Pause and think about this. DPI says WKCE cannot tell us whether the academic skills of Wisconsin students are improving, staying the same, or getting worse over time.
This means that WKCE cannot answer the questions that are required to judge program effectiveness: Are student skills in the program area greater now than they were when the program was introduced? Can students read better? Can they do math better? Is this true of kids across the spectrum? High achievers? Low achievers? All grade levels? Different socioeconomic levels? Different ethnic groups? If we can’t answer these questions, we have no way of knowing where we are doing well and where we need to improve. We are in the dark.
There are standardized tests that can pinpoint gains or losses in student learning over time. An excellent one is NWEA’s MAP test (www.nwea.org), used by 1,200 school districts nationally. Like WKCE, MAP is a set of standardized tests that students take at least once a year. But unlike WKCE, MAP reveals where curriculum is effective and exposes where it is not, by measuring students’ growth over time—and comparing it against local and national norms--in subject areas, grade levels, quartiles, and ethnic groups. MAP, unlike WKCE, can be used to gauge program effectiveness, because it is measures growth over time, and not merely current proficiency.
Currently 70 districts in Wisconsin use MAP, including Monona Grove and several other Madison suburban districts. I anticipate that MMSD would be reluctant to adopt MAP, in part because it would mean even more testing. However, DPI could alleviate this by allowing districts to give MAP instead of WKCE.
DPI recently signed a 10-year contract with McGraw-Hill to provide the “state assessment” (the test Wisconsin schools use to show they are meeting the requirements of No Child Left Behind). This means that for the next 10 years, WKCE is the official Wisconsin No Child Left Behind test.
However, No Child Left Behind does not require states to choose a single test; only to develop an “assessment plan” that ensures that all students’ proficiency can be accurately determined. And Wisconsin statute authorizes the state superintendent to determine which test or tests can be used to determine proficiency. It is within the power of DPI to include alternatives to WKCE in its No Child Left Behind assessment plan. That is, DPI can approve alternative assessments, and then school districts could give MAP instead of WKCE.

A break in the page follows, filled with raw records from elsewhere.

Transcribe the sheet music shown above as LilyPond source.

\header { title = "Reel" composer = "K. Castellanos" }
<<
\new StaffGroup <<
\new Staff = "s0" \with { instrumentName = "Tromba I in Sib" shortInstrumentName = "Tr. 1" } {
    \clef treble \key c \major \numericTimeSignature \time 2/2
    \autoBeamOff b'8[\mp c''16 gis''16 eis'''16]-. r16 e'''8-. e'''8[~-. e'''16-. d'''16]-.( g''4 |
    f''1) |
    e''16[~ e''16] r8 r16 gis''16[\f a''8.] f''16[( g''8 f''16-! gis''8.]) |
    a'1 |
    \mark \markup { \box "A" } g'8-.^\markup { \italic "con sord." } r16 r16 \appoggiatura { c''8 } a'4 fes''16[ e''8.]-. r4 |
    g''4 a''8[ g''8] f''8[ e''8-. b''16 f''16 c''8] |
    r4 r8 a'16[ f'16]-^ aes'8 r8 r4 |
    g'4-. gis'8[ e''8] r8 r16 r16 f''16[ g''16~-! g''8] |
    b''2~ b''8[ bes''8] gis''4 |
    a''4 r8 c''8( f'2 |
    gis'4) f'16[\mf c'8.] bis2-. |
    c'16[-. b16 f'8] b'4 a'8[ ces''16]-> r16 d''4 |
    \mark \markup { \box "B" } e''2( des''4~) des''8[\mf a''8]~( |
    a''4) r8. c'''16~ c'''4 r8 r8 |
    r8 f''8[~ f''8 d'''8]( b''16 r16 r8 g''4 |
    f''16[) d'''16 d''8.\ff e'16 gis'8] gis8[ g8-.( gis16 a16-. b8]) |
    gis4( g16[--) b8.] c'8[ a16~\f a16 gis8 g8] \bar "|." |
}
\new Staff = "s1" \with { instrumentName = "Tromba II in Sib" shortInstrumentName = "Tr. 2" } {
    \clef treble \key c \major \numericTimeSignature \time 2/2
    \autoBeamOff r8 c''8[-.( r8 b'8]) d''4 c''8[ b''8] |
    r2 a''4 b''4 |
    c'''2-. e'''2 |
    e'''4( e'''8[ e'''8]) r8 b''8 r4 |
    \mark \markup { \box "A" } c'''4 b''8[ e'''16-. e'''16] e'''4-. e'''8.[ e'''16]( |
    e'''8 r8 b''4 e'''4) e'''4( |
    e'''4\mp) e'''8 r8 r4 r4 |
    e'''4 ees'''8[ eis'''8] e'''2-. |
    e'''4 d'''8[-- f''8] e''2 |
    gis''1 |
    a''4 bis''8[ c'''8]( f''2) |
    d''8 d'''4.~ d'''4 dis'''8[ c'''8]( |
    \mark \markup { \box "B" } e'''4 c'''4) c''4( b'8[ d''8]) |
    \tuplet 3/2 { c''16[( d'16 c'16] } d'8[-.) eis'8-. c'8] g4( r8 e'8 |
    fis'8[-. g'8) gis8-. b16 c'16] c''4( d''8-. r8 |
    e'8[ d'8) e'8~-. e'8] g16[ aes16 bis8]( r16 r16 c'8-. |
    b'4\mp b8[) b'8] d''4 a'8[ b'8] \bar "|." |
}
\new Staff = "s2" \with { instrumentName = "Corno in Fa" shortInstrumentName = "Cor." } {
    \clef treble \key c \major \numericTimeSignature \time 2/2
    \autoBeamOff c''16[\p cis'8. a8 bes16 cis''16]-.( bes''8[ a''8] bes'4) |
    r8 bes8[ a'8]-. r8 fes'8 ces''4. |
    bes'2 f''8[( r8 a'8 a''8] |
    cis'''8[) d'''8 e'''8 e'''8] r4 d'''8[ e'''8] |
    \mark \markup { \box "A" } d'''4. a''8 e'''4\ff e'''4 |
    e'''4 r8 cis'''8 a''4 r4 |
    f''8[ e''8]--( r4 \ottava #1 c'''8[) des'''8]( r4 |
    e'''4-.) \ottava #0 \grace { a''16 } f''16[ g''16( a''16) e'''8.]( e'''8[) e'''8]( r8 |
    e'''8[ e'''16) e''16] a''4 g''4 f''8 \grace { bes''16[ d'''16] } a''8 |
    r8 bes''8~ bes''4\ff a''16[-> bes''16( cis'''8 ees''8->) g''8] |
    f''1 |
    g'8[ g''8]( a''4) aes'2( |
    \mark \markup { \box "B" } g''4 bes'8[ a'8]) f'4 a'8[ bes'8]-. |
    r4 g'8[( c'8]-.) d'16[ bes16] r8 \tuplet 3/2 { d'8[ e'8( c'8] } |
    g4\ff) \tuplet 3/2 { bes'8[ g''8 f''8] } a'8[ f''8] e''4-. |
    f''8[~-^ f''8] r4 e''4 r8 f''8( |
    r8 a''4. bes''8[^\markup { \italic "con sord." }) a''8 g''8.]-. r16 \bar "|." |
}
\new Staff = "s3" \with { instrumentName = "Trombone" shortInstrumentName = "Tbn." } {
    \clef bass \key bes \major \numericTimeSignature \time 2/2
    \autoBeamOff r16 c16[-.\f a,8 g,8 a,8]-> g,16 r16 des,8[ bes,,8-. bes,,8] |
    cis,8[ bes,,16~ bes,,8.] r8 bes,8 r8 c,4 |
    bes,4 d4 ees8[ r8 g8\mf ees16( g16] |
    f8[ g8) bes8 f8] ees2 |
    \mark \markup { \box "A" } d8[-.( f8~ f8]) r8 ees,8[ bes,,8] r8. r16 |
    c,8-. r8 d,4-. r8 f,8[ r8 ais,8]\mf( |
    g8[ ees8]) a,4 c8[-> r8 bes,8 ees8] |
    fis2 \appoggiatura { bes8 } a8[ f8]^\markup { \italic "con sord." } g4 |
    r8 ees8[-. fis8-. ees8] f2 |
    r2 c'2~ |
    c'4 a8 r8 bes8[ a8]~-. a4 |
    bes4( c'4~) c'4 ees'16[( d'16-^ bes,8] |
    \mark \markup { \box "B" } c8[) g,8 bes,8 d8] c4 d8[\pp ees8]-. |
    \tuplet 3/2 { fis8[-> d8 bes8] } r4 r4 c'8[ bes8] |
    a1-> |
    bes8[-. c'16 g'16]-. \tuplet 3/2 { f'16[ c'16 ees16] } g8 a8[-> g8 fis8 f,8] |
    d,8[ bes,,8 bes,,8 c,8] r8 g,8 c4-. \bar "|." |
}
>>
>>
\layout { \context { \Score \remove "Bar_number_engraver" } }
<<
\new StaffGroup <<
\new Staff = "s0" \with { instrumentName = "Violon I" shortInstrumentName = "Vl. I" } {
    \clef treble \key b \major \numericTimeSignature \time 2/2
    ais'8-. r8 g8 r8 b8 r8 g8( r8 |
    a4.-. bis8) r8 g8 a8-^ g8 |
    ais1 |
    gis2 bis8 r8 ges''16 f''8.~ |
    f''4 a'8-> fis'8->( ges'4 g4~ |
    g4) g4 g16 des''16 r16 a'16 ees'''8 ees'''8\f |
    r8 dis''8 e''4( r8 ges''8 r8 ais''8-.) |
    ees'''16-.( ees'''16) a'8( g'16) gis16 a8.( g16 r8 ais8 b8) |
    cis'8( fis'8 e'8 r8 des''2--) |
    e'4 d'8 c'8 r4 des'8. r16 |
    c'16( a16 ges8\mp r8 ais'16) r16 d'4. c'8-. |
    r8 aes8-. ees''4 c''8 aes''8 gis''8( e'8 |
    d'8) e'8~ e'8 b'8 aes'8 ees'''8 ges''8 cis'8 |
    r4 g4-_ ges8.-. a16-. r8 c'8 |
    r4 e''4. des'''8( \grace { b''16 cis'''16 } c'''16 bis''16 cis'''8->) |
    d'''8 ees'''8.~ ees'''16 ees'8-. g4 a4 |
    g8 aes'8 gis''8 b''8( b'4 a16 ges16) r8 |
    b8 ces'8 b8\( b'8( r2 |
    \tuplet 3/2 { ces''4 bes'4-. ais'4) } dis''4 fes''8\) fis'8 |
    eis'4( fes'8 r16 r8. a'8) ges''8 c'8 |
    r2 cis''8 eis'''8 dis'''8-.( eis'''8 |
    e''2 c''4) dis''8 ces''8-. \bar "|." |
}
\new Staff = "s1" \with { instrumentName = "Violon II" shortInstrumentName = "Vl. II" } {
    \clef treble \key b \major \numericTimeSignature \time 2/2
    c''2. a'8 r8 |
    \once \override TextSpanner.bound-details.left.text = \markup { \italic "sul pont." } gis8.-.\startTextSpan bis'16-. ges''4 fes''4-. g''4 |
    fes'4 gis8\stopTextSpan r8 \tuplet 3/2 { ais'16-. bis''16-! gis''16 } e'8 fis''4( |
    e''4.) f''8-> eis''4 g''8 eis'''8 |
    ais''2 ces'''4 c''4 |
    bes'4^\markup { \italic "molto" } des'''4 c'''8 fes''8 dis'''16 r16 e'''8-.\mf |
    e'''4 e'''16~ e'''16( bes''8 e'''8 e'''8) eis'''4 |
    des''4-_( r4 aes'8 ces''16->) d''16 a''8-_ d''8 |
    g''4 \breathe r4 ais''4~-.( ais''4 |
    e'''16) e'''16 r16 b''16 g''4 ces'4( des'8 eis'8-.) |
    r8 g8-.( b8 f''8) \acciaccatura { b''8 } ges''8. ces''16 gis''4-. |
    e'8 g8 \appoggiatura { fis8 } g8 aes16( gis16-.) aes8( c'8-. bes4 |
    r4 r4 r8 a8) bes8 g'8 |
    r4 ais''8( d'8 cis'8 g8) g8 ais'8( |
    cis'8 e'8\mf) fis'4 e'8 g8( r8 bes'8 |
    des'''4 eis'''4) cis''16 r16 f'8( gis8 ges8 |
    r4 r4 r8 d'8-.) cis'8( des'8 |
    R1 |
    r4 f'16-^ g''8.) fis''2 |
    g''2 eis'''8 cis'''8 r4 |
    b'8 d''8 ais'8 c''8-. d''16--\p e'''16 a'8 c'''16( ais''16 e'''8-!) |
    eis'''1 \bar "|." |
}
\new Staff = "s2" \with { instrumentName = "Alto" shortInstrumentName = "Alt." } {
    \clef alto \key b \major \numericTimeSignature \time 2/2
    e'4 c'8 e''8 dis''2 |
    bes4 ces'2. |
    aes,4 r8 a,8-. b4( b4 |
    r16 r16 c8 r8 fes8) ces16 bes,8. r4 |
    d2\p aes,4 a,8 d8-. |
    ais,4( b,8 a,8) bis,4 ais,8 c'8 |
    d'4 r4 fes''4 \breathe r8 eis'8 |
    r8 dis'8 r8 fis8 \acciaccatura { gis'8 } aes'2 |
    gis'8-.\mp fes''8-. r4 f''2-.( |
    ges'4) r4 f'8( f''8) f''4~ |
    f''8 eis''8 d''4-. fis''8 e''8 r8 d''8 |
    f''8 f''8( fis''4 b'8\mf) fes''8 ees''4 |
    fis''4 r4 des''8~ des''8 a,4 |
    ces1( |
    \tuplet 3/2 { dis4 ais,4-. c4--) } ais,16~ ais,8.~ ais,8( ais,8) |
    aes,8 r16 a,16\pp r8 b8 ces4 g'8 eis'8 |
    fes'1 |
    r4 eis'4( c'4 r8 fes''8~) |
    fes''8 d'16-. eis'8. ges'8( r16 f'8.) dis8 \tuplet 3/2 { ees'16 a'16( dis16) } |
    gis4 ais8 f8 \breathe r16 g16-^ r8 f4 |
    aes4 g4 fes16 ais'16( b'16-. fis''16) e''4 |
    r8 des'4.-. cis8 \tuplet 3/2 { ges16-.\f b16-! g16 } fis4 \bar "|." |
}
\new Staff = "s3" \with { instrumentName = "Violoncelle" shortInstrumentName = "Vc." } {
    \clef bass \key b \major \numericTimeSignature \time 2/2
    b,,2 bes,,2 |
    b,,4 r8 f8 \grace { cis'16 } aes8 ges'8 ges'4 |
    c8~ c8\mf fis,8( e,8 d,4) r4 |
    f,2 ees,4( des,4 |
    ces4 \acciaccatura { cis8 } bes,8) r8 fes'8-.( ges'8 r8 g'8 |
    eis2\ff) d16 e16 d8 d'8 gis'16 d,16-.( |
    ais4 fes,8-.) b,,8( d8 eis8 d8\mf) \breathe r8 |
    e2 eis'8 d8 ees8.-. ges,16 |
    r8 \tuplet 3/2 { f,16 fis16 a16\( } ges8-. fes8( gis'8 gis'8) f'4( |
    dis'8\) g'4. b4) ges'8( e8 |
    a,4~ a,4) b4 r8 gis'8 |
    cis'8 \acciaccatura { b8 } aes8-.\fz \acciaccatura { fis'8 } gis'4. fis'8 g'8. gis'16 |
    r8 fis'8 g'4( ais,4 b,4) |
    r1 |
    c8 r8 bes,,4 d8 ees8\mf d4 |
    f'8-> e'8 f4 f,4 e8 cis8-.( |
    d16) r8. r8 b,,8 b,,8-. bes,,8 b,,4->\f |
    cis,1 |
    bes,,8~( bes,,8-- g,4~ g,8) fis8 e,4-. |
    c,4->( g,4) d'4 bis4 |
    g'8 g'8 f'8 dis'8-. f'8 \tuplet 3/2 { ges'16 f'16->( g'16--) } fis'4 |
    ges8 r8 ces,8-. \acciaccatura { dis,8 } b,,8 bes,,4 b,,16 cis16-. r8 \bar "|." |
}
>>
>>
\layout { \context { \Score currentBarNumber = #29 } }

DPI does not want to do this, because it would mean extra work for them and it would create risk for them by adding one more thing to Wisconsin’s assessment plan that might get rejected by the feds. DPI’s official position is that MAP is great for measuring growth but no good for determining proficiency as defined by USDOE, and they have discouraged us at Monona Grove from trying to get MAP approved as an alternative state assessment.
So I think the battle, if anyone is interested in joining it, is on two fronts—one, convincing officials at MMSD of the need to give a test that measures academic growth over time, and two, pushing DPI to approve MAP as an alternative state assessment. This would make it possible for MMSD and all Wisconsin schools to give a single test to satisfy the feds while measuring student growth.
Until we start giving tests that accurately show where students are gaining academically and where they are stalling, MMSD officials will be able to believe whatever they want to about the effectiveness of their programs, because no one will have a way to substantiate or refute their claims.